-------- Dataset entries

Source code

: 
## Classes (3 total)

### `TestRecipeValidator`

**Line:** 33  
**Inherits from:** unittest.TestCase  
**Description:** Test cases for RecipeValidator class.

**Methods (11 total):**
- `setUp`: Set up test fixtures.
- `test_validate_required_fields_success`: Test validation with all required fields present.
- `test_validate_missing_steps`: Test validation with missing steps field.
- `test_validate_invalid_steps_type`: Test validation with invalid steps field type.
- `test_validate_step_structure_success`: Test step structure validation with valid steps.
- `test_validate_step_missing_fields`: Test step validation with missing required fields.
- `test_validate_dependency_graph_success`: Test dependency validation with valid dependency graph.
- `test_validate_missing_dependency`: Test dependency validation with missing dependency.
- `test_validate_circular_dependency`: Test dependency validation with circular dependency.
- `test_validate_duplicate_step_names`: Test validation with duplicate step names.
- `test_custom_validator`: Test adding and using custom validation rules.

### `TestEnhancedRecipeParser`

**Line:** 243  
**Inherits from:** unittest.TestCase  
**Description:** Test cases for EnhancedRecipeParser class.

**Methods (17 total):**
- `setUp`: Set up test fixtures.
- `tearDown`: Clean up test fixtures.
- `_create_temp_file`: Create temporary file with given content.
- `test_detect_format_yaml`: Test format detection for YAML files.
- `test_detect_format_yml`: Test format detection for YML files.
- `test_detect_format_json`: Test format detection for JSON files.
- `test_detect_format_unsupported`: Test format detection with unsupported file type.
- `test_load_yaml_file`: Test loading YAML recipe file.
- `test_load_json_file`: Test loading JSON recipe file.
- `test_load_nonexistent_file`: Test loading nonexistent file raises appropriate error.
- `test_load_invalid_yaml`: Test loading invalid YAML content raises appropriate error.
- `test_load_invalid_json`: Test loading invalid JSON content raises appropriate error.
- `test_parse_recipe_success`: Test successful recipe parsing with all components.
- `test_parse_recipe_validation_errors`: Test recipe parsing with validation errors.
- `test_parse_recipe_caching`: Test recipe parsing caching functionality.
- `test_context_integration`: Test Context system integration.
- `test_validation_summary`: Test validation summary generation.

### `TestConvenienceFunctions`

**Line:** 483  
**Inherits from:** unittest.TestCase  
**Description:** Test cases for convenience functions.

----------------

Aim of the task: Return each line of the items above that contains the string "raises". Letter case counts.

Solution:
- `test_load_nonexistent_file`: Test loading nonexistent file raises appropriate error.
- `test_load_invalid_yaml`: Test loading invalid YAML content raises appropriate error.
- `test_load_invalid_json`: Test loading invalid JSON content raises appropriate error.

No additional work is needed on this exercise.